Implementation source: /path/to/project/root/services/minecraft/src/debug/mcp-repl-server.ts.

Endpoint

The bot starts this server during normal runtime from:

get_state()
- Returns current REPL/brain state JSON.
get_last_prompt()
- Returns latest LLM input JSON.
- Returns error when no prompt exists yet.
- Compacted payload: omits systemPrompt and drops messages items with role: "system".
get_logs(limit?: number)
- Returns recent LLM logs; start with small limits.
get_llm_trace(limit?: number, turnId?: number)
- Returns structured LLM trace entries captured per attempt.
- Includes: turn/source metadata, messages, generated content, reasoning (if available), token usage, and duration.
- Use turnId to isolate trace for one injected test event.
- Compacted payload: drops messages items with role: "system" to save tokens.
execute_repl(code: string)
- Executes debug REPL code in running brain context.
- Use for focused inspection/action only.
- Runtime global includes forget_conversation() for conversation-memory reset.
inject_chat(username: string, message: string)
- Injects a synthetic chat perception event.
inject_event(type, payload, source)
- type: perception | feedback | world_update | system_alert
- source.type: minecraft | airi | system
- source.id: string
- Use only with deliberate, test-specific payloads.

Connection refused:
- Ensure pnpm dev is running in the service directory.
- Confirm logs include MCP REPL server running at http://localhost:3001.
404/invalid endpoint:
- Use /sse as MCP entrypoint.
Empty prompt/logs:
- Trigger activity first (for example via inject_chat) and retry get_last_prompt or get_logs.

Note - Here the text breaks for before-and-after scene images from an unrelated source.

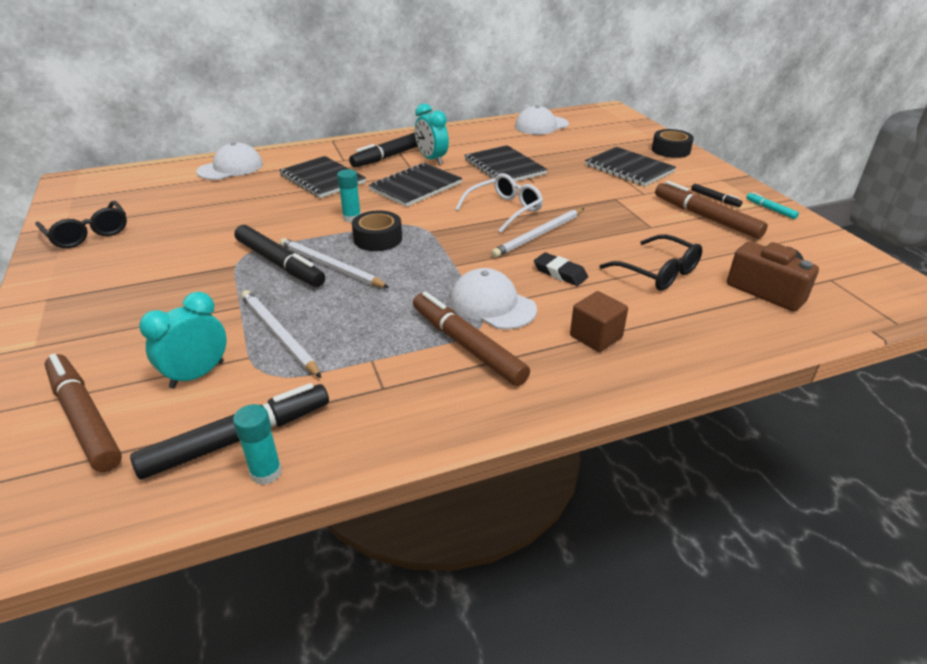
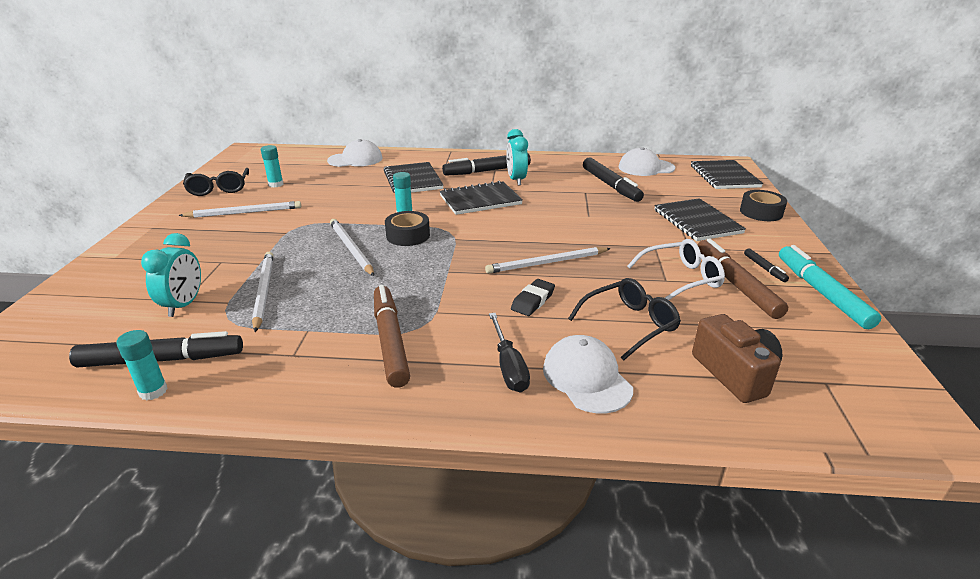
camera: 25 degrees right, 5 degrees down
brown marker [45,354,122,472] -> none
turquoise clock [139,292,227,389] -> turquoise clock turned 120 degrees clockwise [141,233,201,317]
black marker [234,225,325,287] -> black marker moved to [583,158,644,202]
white cap [450,268,537,330] -> white cap moved to [543,335,633,413]
white glasses [455,173,543,233] -> white glasses moved to [627,239,725,300]
black notebook [464,145,547,182] -> black notebook moved to [691,160,763,189]
black eraser [534,252,588,286] -> black eraser turned 60 degrees clockwise [511,279,555,316]
brown cube [570,291,628,352] -> black screwdriver [489,313,530,392]
black glasses [599,234,703,291] -> black glasses turned 105 degrees counterclockwise [568,278,681,361]
turquoise marker [746,192,799,219] -> turquoise marker [779,245,881,329], size x2.13
none -> white pencil [178,201,301,218]
none -> turquoise glue stick [261,145,284,188]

inject_chat is not a passive write: it enters the normal cognition pipeline and can cause the bot to send chat/actions.
get_last_prompt may be very large (full system prompt + history); avoid repeated calls unless needed.
get_last_prompt is now MCP-compacted (no raw system prompt text), which makes it cheaper for automation checks.
execute_repl response includes metadata (source, durationMs, actions, logs) and a stringified returnValue.
Query runtime now has LLM-friendly shortcuts for deterministic reads:
- query.self()
- query.inventory().count(name)
- query.inventory().has(name, atLeast?)
- query.inventory().summary()
- query.snapshot(range?)
REPL runtime exposes a read-only patterns helper for known working recipes:
- patterns.get(id)
- patterns.find(query, limit?)
- patterns.ids()
- patterns.list(limit?)
Log verification pattern that worked reliably:
1. inject_chat(...)
2. get_logs(limit: 10)
3. Confirm sequence: turn_input -> llm_attempt -> feedback -> repl_result

Use this exact sequence for fast live validation:

Baseline
- get_state()
- execute_repl("query.inventory().list().map(i => ({ name: i.name, count: i.count }))")
- Optional clean slate:
  - execute_repl("forget_conversation()")
Task trigger
- inject_chat({ username: \"codex-live-test\", message: \"please gather 3 dirt blocks\" })
Execution proof
- get_logs({ limit: 10 })
- Expect acknowledgement chat + collectBlocks success feedback + REPL summary.
- get_llm_trace({ limit: 5 })
- Assert expected LLM behavior (for example response code, or repeated await skip()).
- Assert trace payload does not include role: "system" entries.
Outcome proof
- Run the same inventory execute_repl call again and compare item counts.

To validate read->action behavior:

Inject a query-style chat (for example inventory question).
Confirm first REPL result is no-action with concrete return value (via get_logs/get_llm_trace).
Confirm follow-up turn uses that returned value to perform chat/action.

The degraded environment sentinel can appear only when context has not been refreshed yet.
With the current fix, inject_chat refreshes reflex context first, so this should not appear in normal MCP chat-injection tests.